U.S. announces 7th interest rate hike of 2022

The U.S. Federal Reserve raised interest rates by half a percentage point on Wednesday and projected at least an additional 75 basis points of increases in borrowing costs by the end of 2023, as well as a rise in unemployment and a near stalling of economic growth.

Federal Reserve raises interest rates by half a percentage point

A man with grey hair and glasses sits in a chair. The photograph is shot so that most of the frame is dark except for his face, which is stoic. There is some orange and red lens flare.
U.S. Federal Reserve Board chair Jerome Powell is pictured in January in Washington. Powell and other Fed officials have said they expect to keep interest rates at their peak for an extended period. (Brendan Smialowski/The Associated Press)

The U.S. Federal Reserve reinforced its inflation fight Wednesday by raising its key interest rate for the seventh time this year and signalling more hikes to come. But the Fed announced a smaller hike than it had in its past four meetings at a time when inflation is showing signs of easing.

The Fed boosted its benchmark rate a half-point to a range of 4.25 per cent to 4.5 per cent, its highest level in 15 years. Though lower than its previous three-quarter-point hikes, the latest move will further heighten the costs of many consumer and business loans and the risk of a recession.

The policymakers also forecast that their key short-term rate will reach a range of five per cent to 5.25 per cent by the end of 2023. That suggests that the Fed is prepared to raise its benchmark rate by an additional three-quarters of a point and leave it there until the end of next year. Some economists had expected that the Fed would project only an additional half-point increase.

The latest rate hike was announced one day after an encouraging report showed that inflation in the United States slowed in November for a fifth straight month. The year-over-year increase of 7.1 per cent, though still high, was sharply below a recent peak of 9.1 per cent in June.

"The inflation data in October and November show a welcome reduction," chair Jerome Powell said at a news conference. "But it will take substantially more evidence to give confidence that inflation is on a sustained downward path."

U.S. economy expected to barely grow next year

In its updated forecasts, the Fed's policymakers predicted slower growth and higher unemployment for next year and 2024. The unemployment rate is envisioned to jump to 4.6 per cent by the end of 2023, from 3.7 per cent today. That would mark a significant increase in joblessness that typically would reflect a recession.

Consistent with a sharp slowdown, the officials also projected that the economy will barely grow next year, expanding just 0.5 per cent, less than half the forecast it had made in September.

In recent weeks, Fed officials have indicated that they see some evidence of progress in their drive to defeat the worst inflation bout in four decades and to bring inflation back down to their two per cent annual target. The national average for a gallon (about 3.8 litres) of regular gas, for example, has tumbled from $5 US in June to $3.21.

Many supply chains are no longer clogged, thereby helping reduce goods prices.
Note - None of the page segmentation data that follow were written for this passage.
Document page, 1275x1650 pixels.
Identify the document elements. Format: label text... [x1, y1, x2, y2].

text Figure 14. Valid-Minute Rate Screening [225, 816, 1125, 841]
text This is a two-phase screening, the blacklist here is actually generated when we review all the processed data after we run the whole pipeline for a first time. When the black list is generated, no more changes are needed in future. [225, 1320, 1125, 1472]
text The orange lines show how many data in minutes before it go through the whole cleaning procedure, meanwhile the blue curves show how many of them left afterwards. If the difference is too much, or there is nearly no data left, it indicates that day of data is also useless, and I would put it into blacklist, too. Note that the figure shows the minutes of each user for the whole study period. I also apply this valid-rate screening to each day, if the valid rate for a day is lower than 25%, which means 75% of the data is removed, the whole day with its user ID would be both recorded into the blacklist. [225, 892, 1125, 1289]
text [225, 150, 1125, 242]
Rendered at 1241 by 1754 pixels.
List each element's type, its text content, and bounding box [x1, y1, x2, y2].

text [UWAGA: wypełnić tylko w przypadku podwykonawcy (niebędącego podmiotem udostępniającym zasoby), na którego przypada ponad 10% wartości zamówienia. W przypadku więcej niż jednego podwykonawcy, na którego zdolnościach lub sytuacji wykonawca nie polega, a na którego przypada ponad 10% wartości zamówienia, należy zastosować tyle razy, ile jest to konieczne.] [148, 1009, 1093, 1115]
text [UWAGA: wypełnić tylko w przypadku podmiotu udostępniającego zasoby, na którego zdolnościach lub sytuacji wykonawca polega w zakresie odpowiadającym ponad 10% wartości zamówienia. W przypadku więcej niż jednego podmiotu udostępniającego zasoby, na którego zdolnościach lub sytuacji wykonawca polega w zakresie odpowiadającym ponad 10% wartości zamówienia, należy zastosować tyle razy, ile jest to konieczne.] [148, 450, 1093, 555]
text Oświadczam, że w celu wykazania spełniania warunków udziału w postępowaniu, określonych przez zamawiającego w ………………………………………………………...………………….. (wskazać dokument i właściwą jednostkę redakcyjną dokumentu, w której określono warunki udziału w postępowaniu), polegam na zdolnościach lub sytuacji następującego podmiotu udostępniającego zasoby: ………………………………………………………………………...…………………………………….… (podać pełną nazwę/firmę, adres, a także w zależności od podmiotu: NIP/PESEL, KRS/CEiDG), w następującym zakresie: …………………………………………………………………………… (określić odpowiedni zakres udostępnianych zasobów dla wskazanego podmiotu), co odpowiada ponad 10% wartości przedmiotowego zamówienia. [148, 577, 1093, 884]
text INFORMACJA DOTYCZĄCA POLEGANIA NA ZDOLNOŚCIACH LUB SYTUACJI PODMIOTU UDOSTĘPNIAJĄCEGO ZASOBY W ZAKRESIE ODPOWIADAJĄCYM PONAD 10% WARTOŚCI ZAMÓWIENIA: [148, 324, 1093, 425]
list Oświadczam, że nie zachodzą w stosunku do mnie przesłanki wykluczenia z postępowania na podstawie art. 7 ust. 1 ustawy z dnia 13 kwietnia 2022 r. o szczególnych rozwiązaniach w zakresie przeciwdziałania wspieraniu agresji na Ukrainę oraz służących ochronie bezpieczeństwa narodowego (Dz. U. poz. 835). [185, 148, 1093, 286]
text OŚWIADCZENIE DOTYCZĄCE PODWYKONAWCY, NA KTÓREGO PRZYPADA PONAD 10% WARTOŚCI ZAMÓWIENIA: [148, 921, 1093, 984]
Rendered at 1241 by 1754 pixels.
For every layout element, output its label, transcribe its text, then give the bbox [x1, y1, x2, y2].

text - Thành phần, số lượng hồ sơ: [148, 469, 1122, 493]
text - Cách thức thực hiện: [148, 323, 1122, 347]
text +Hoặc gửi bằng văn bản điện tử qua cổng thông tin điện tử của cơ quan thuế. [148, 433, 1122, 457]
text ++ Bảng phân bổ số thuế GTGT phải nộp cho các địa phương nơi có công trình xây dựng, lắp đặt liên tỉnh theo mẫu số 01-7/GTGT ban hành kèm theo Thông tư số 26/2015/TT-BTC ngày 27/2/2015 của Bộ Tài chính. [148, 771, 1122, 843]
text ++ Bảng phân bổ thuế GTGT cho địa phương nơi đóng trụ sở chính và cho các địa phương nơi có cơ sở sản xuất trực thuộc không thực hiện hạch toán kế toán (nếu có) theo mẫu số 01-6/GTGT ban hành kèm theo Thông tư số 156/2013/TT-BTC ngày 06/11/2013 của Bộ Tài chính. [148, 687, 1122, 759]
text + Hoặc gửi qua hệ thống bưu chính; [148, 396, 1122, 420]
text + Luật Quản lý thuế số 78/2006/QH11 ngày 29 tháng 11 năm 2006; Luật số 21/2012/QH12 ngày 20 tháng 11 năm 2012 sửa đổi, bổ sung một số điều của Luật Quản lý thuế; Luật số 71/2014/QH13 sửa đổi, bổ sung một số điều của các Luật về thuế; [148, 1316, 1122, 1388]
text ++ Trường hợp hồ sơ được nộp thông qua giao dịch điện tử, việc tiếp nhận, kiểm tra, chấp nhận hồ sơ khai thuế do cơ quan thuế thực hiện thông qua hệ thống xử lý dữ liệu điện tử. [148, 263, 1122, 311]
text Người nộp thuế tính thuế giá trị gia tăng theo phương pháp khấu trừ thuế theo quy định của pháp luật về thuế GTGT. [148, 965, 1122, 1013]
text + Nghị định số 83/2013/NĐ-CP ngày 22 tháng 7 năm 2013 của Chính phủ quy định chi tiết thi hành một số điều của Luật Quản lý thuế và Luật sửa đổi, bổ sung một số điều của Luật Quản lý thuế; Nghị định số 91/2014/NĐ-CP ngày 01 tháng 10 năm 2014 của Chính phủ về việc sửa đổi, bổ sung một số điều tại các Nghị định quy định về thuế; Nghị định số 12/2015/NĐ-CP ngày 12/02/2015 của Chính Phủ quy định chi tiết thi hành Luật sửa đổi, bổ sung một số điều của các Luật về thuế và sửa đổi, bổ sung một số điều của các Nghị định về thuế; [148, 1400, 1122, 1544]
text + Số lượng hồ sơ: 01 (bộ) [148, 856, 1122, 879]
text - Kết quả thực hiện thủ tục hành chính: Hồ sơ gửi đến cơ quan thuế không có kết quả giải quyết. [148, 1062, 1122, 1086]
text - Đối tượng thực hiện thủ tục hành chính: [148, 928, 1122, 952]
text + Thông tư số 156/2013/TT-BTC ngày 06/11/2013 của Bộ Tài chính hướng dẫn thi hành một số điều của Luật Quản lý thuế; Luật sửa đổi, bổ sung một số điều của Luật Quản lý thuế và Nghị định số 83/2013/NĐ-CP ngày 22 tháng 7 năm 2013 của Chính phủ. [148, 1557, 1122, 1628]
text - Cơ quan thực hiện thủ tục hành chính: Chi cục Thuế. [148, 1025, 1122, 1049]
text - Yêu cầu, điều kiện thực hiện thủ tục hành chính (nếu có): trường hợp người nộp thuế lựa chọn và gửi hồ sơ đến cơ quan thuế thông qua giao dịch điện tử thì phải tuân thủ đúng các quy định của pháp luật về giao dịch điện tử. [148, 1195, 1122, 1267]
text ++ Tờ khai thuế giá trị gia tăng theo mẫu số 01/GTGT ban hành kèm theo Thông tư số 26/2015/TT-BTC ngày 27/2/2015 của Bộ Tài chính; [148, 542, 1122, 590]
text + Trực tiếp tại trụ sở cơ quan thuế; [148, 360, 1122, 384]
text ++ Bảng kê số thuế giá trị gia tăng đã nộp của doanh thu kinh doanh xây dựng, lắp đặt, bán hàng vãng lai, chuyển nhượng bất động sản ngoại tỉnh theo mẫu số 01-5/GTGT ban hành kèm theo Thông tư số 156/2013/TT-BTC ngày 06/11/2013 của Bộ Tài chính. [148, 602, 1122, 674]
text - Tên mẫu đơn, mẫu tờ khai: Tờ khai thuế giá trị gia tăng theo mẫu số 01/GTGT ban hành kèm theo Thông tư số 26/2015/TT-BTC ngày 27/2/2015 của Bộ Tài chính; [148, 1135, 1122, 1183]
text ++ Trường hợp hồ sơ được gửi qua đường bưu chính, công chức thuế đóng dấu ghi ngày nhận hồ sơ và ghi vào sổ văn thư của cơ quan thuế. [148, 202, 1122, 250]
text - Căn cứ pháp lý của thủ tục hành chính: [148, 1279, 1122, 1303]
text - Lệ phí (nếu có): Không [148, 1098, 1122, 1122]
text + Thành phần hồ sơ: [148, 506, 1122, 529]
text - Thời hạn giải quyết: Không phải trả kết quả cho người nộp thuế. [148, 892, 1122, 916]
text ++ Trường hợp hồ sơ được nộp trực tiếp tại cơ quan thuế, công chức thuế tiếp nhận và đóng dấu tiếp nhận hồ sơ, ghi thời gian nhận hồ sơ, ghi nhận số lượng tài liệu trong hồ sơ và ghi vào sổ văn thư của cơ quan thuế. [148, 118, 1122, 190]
The better-than-expected November inflation data showed that the prices of used cars, furniture and toys all declined last month.

So did the costs of services from hotels to airfares to car rentals. Rental and home prices are falling, too, though those declines have yet to feed into the government's data.

And one measure the Fed tracks closely — "core" prices, which exclude volatile food and energy costs for a clearer snapshot of underlying inflation — rose only slightly for a second straight month.

Inflation has also eased slightly in Europe and the United Kingdom, leading analysts to expect the European Central Bank and the Bank of England to slow their pace of rate hikes at their meetings Thursday. Both are expected to raise rates by half a point to target still painfully high prices spikes after big three-quarter-point increases.

Inflation in the 19 countries using the euro currency fell to 10 per cent from 10.6 per cent in October, the first decline since June 2021. The rate is so far above the bank's two per cent goal that rate hikes are expected to continue into next year. Britain's inflation also eased from a 41-year record of 11.1 per cent in October to a still-high 10.7 per cent in November.

At the Fed, Powell has made clear that the central bank isn't close to declaring victory over high inflation. Fed officials will likely want to see further moderate inflation readings before they would be comfortable suspending their rate hikes.

WATCH | How to weather the storm of interest rate hikes: 

Interest rate hike: how to weather the storm

1 year ago
Duration 6:03
Personal finance educator Kelley Keehn gives tips on how Canadians can brace for upcoming economic changes as Canada's central bank raises its interest rates.

One reason for caution is that inflation gauges can sometimes reignite after initially slowing. In 2021, for example, core price increases slowed for a couple of months in the summer before accelerating again and reaching new heights.

Cumulatively, the Fed's hikes have led to much costlier borrowing rates for consumers as well as companies, ranging from mortgages to auto and business loans. The hikes have sent home sales plummeting and are starting to reduce rents on new apartments, a leading source of high inflation.

The officials have said they want rates to reach "restrictive" levels that slow growth and hiring and bring inflation down to their annual target of two per cent. Worries have grown that the Fed is raising rates so much in its drive to curb inflation that it will trigger a recession next year.